I try and try and all I get is total and completely useless confused stares from the mirror.
example:

< think >
"But i said this and she did that but what if what i said was a bit beyond what she was comfortable with and she really wanted to do that but if i hadn't said this i'd never understand this other thing but then did i hurt her or make her uncomfortable to the point where she gave up or am i just "that way" or should i have done this other thing or did i really even WANT to do this but my self defense mechanisms secretly wanted to trash this whole thing so it made me want that then, or is it that my mechanisms have only kicked in after I've left and I'm killing what would be a good thing if i could just have left it to breathe but do i love her still or did i ever or did i just want to but wouldn't that mean i've never even been CLOSE to love since this was so strong or or or or or..."
< /think >
< wirrr, spark, spittle...crash >
< reboot >

wha? Did anyone get the license plate of that train?
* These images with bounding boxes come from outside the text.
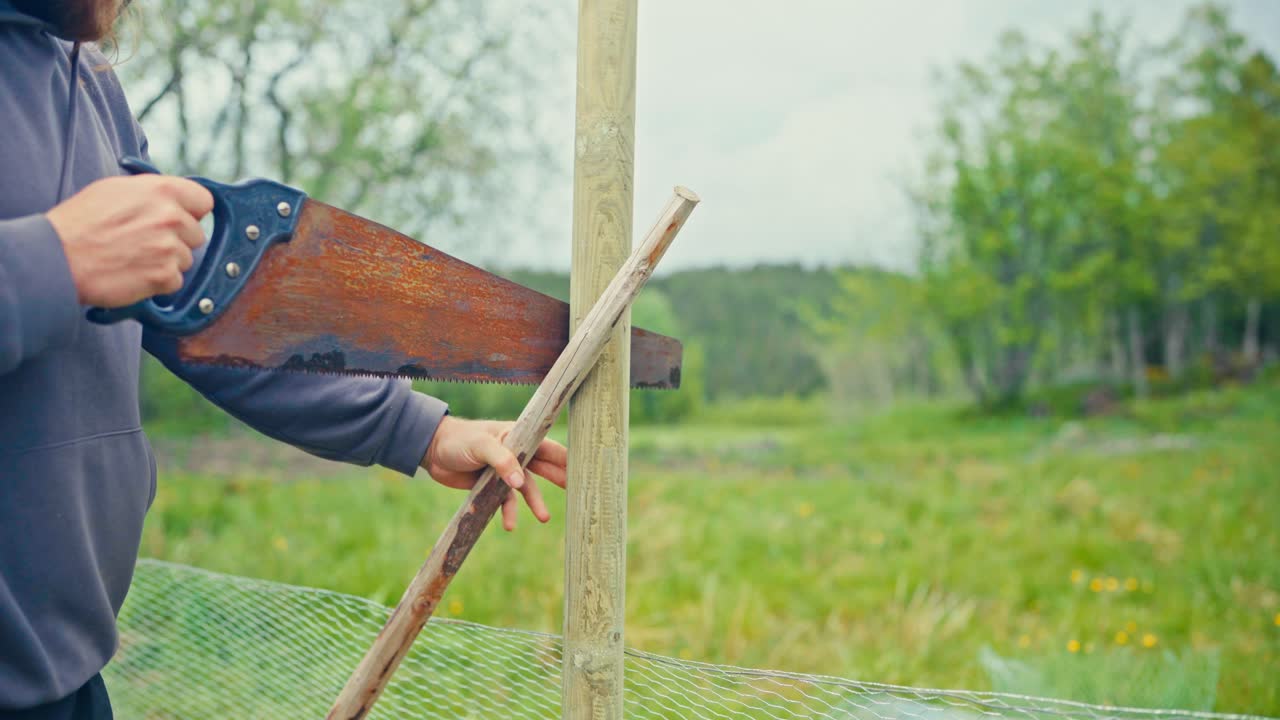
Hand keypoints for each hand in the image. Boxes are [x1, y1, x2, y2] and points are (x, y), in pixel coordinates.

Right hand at [46, 174, 213, 306]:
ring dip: (166, 262)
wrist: (57, 257)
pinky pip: (175, 281)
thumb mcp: (115, 190)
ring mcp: (169, 247)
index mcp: (161, 190)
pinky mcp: (164, 275)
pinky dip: (158, 282)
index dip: (192, 212)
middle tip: (145, 242)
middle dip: (177, 240)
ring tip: (133, 258)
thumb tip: (173, 199)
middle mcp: (170, 216)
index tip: (181, 218)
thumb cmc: (79, 223)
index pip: (204, 200)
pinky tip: (134, 273)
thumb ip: (151, 193)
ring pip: (186, 259)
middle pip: (196, 234)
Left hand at [422, 416, 567, 530]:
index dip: (566, 456)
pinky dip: (509, 512)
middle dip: (561, 478)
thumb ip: (502, 461)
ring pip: (526, 487)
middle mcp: (515, 453)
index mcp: (517, 436)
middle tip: (579, 491)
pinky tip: (510, 525)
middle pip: (544, 467)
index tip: (585, 466)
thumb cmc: (459, 439)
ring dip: (535, 502)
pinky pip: (506, 501)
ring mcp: (504, 470)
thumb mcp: (481, 445)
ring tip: (544, 518)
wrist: (432, 450)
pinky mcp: (492, 485)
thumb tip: (520, 482)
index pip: (547, 446)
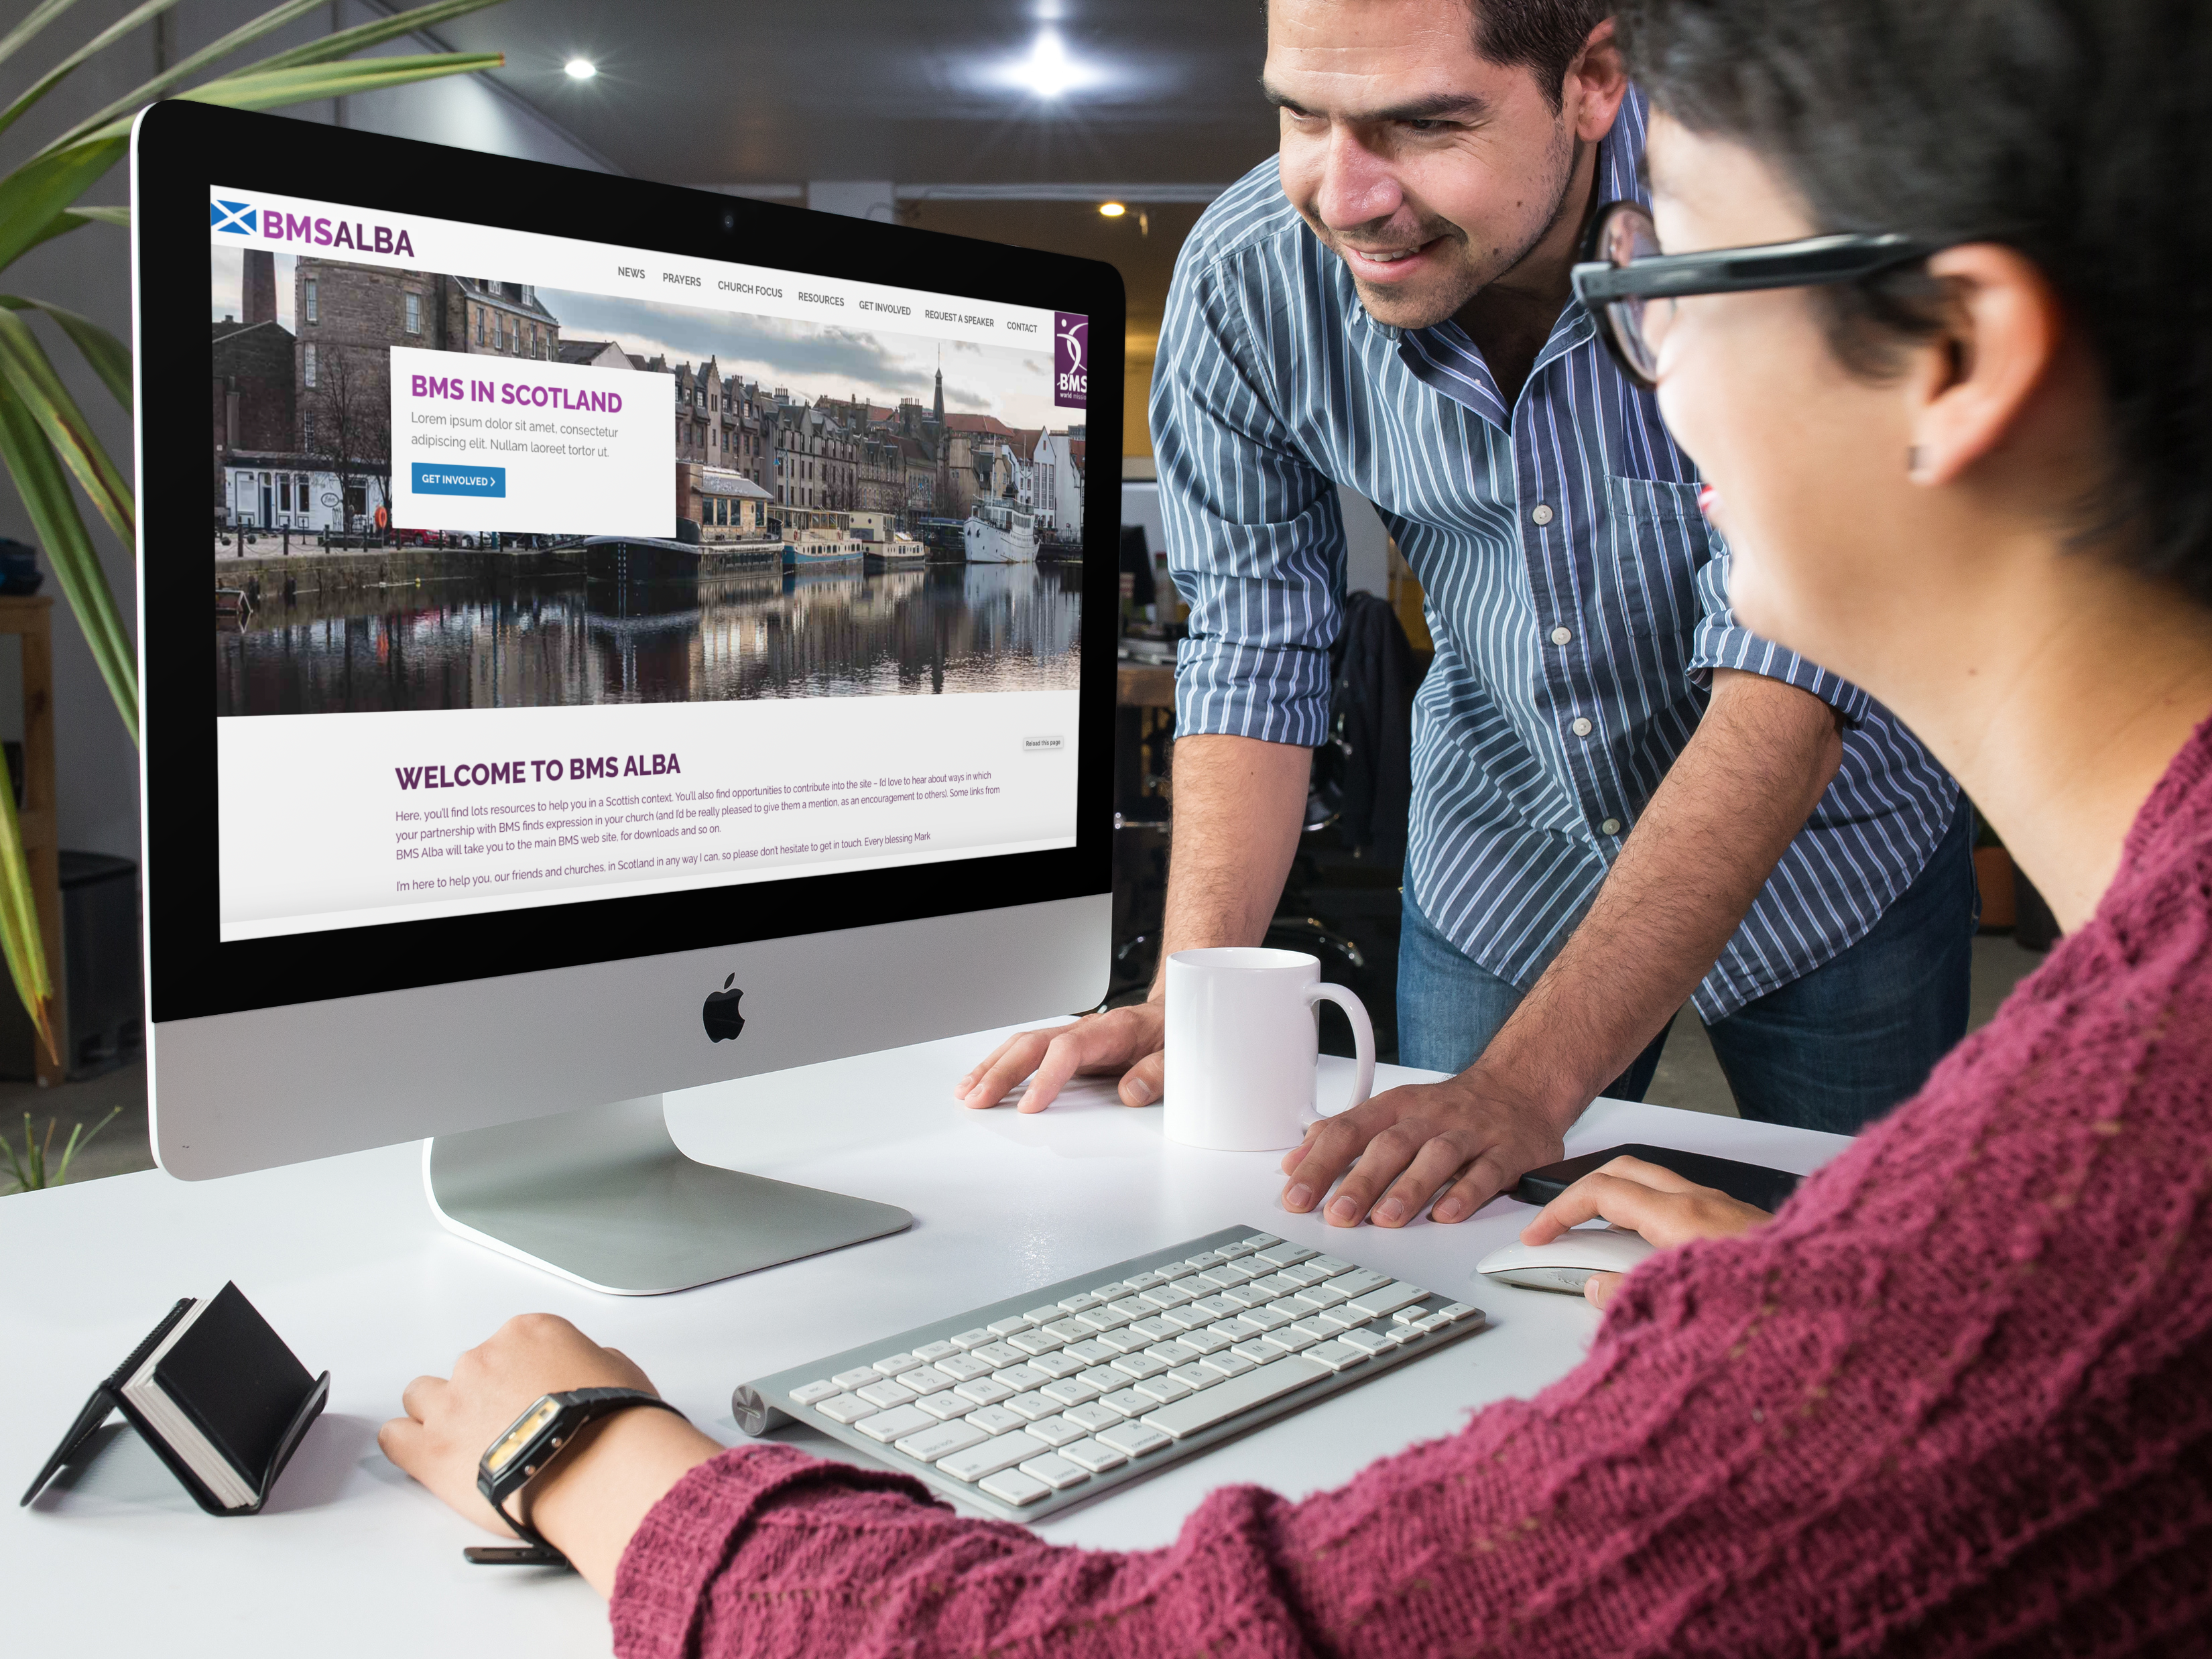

I have no idea what I shoud do (or not do), think (or not think), or say (or not say). I don't know whether or not i could have done anything differently or better or what. I don't know if I need to change anything i haven't already discerned as a fault. I don't understand...anything. Not a thing. nothing. The depths of my complete and utter NOT understanding...i can't find words. I can't even find where to begin to unravel any of it. I don't even know if I killed it or just wounded it. 
(comment on this)

 
5:27p 
(ed note: There used to be a very wrong and hateful entry here. I was having a very bad go of it at the time i wrote it. I said things that should not be said in such a public forum...things that would seriously hurt someone i cared about...whether or not i deserved to care about her... So I have deleted it) 
 

 
8:54p - How many times in my life will I say "THE END" 
My last posts sparked activity. OK.

She was honest with me. She gave me some reasons. Honestly i don;t think her reasons add up to her actions (especially considering how much of a prelude to my pysche she had) but we all add differently when it comes to our emotions don't we? 

The bottom line though is that she was finally honest with me...at least in her "saying goodbye" email. Have I been juvenile and unwilling to mature? Probably. I never had an adolescence when it came to matters of the heart but that's not her fault.

Will we ever try to work it out? I would like to think so...but seeing as how she doesn't even want me as a friend anymore (took me off HER LJ list) I find it highly unlikley.

I feel so relieved that it's played out...so why am I suddenly crying?

Maybe because, deep down, i hoped we could reconcile. 

Yeah...sure looks like that is possible

Who is to blame? Me, her, both of us, more her, more me, equally? God like i would EVER fucking know now. 

i could probably think of more to say but i can't think enough right now. Tears are healthy...right?